I've been looking back through this thread, and can't find anyone making
the following point...
The "round-robin" algorithm in current BINDs can have a distinctly non-
random effect on clients unless they re-randomise. Consider the four MX
records for cus.cam.ac.uk:
cus.cam.ac.uk MX 5 taurus.cus.cam.ac.uk
cus.cam.ac.uk MX 5 ursa.cus.cam.ac.uk
cus.cam.ac.uk MX 7 ppsw3.cam.ac.uk
cus.cam.ac.uk MX 7 ppsw4.cam.ac.uk
BIND is equally likely to present any of the four orders:
MX 5 taurus.cus MX 5 ursa.cus MX 7 ppsw3 MX 7 ppsw4
MX 5 ursa.cus MX 7 ppsw3 MX 7 ppsw4 MX 5 taurus.cus
MX 7 ppsw3 MX 7 ppsw4 MX 5 taurus.cus MX 5 ursa.cus
MX 7 ppsw4 MX 5 taurus.cus MX 5 ursa.cus MX 7 ppsw3
The client sees the record for taurus.cus before that for ursa.cus 3/4 of
the time. What this implies for the choice of which to try first depends
on how the MTA does its sorting, of course: first-among-equals and last-
among-equals are both quite possible.
In practice I have seen the effects of this sort of asymmetry more often
in connection with telnet, imap, etc. services with multiple A or CNAME
records, where simple-minded clients always try them in the order presented.

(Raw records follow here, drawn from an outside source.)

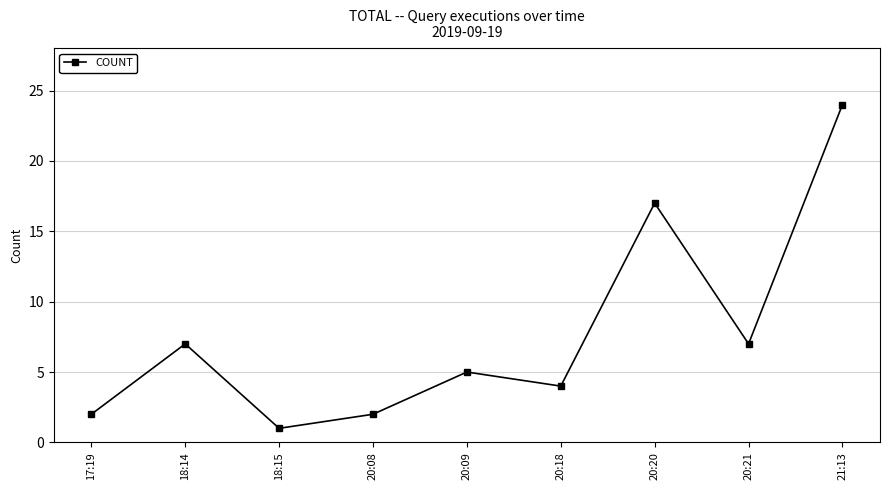

What is the change in value from 18:14 to 20:08?

-5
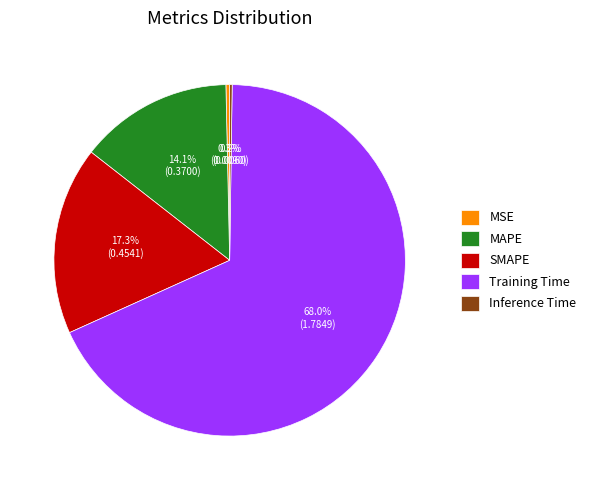

What is the largest slice in the pie chart?

Training Time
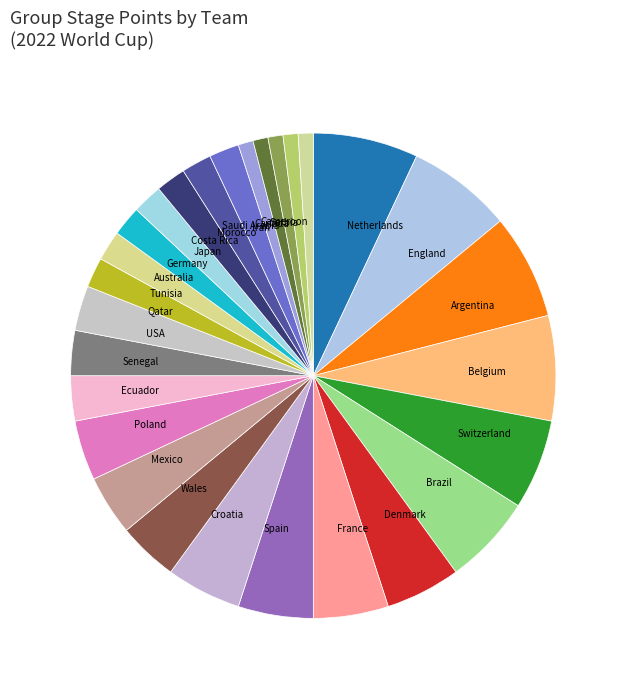

Is the sum of Poland and Canada greater than half?

No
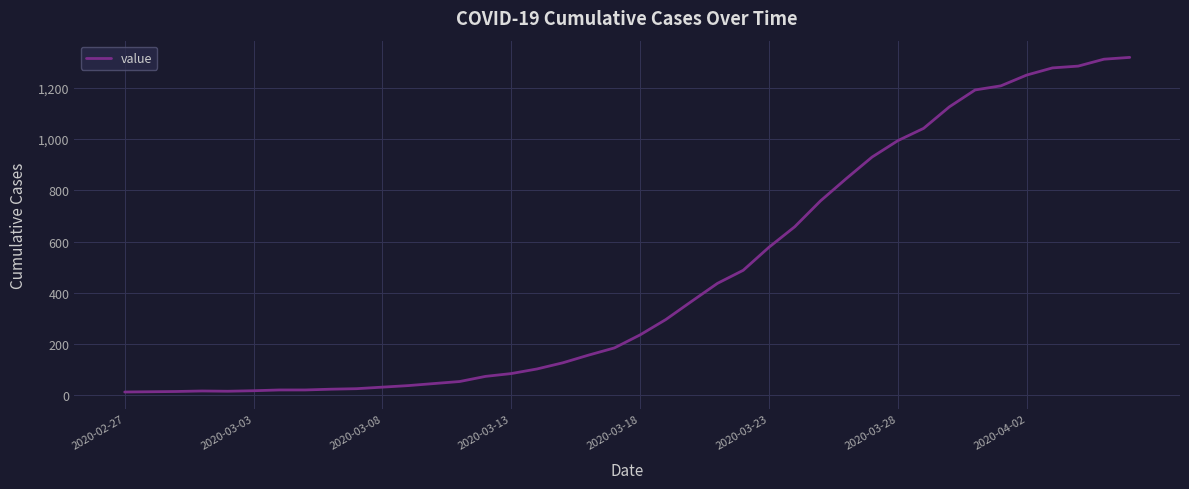

What is the difference between the maximum and minimum values?

1306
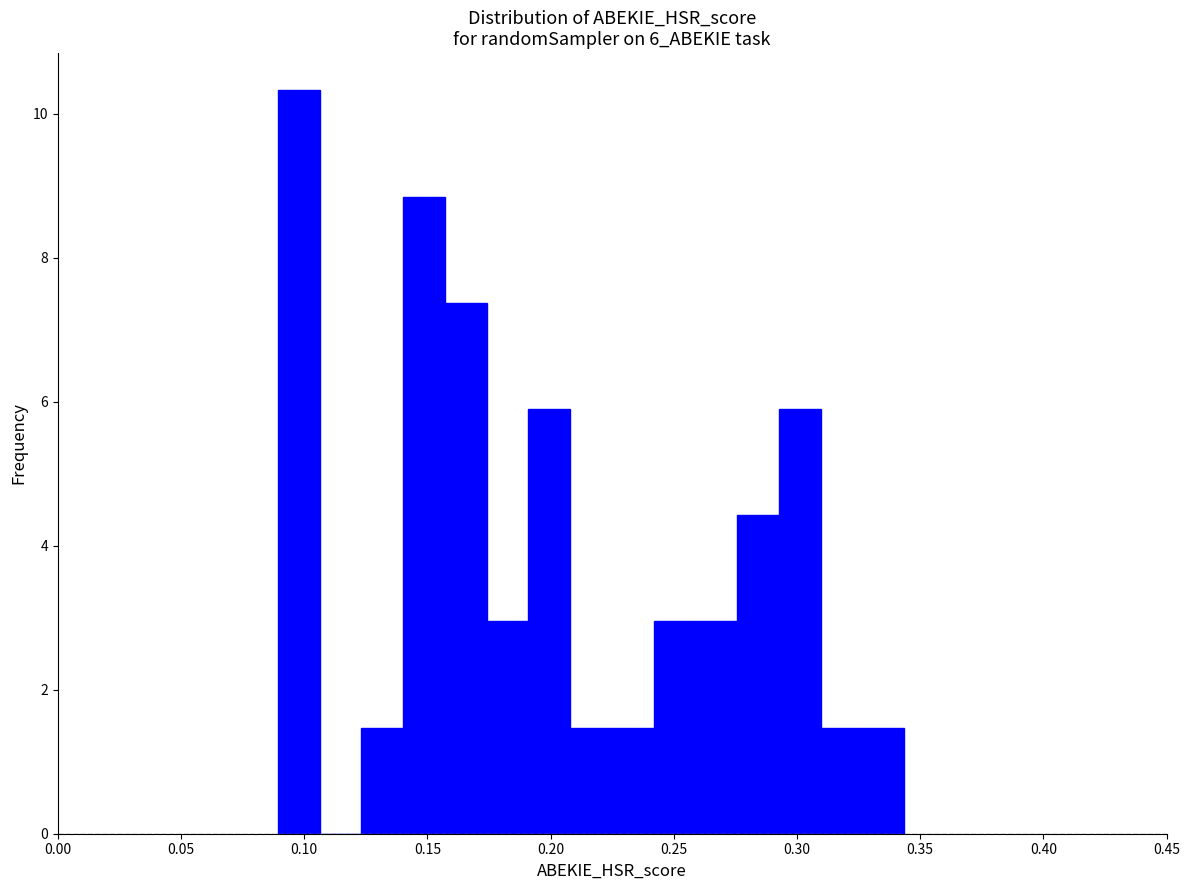

Around what value on the x-axis is the tallest bar? Give the approximate position of its centre, as read against the axis.

0.100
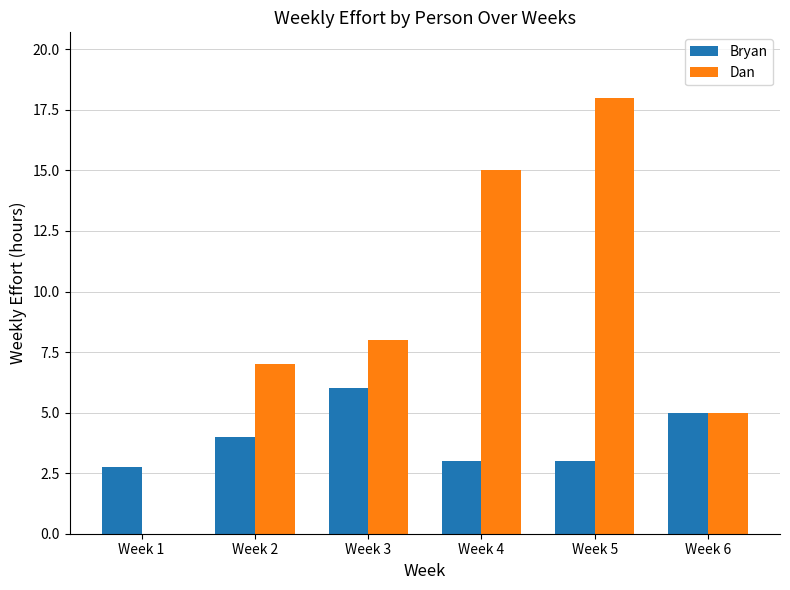

How many Dan values are between 5 and 15?

4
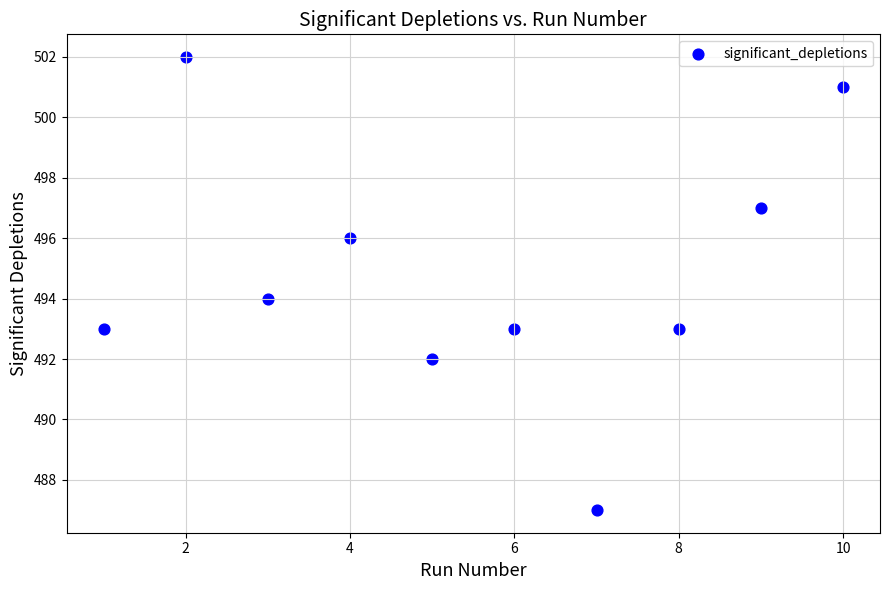

What is the average X value?

6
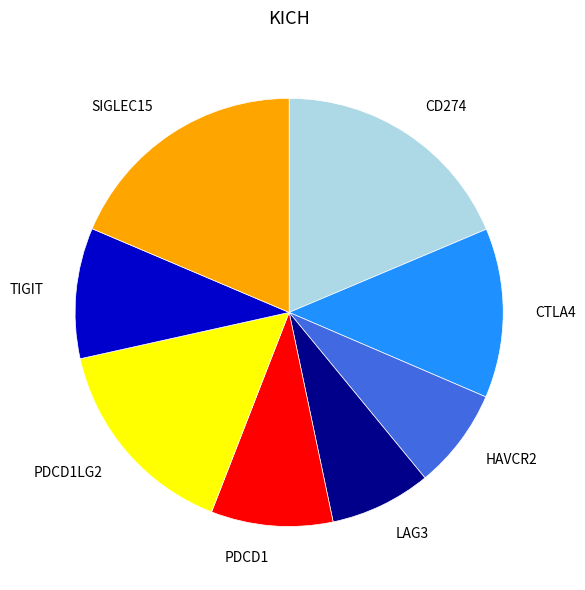

Which has a higher value, PDCD1LG2 or LAG3?

PDCD1LG2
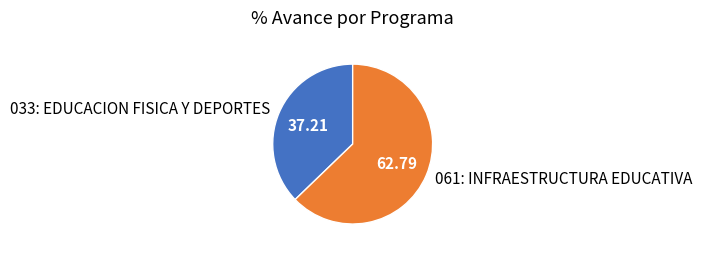

Between 061: INFRAESTRUCTURA EDUCATIVA and 033: EDUCACION FISICA Y DEPORTES, which is larger?

061: INFRAESTRUCTURA EDUCATIVA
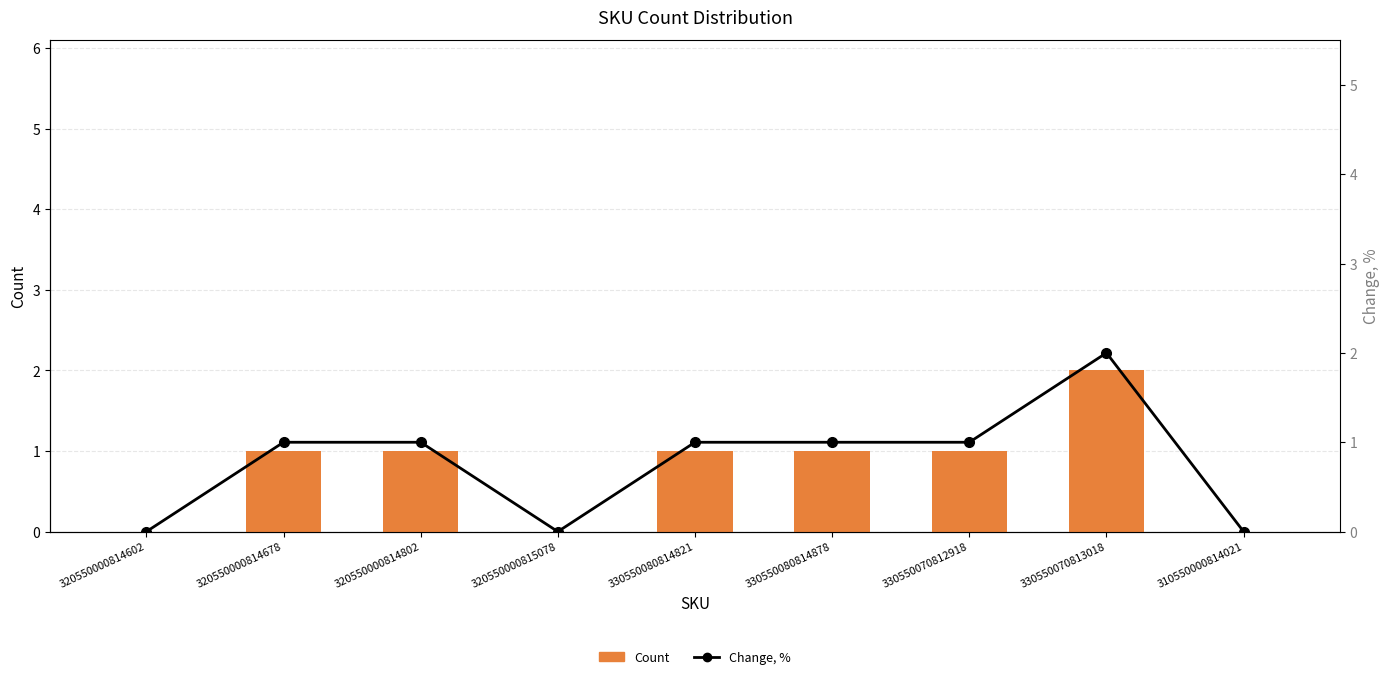

Is it true that Change, % equals 3 at 330550070813018?

False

If there are three servers, the load may appear well balanced: but when one
of them goes down the one *after* it in the cyclic order gets overloaded
relative to the remaining one by a 2:1 ratio.
Chris Thompson Cambridge University Computing Service,
Email: cet1@??? New Museums Site, Cambridge CB2 3QG,
Phone: +44 1223 334715 United Kingdom.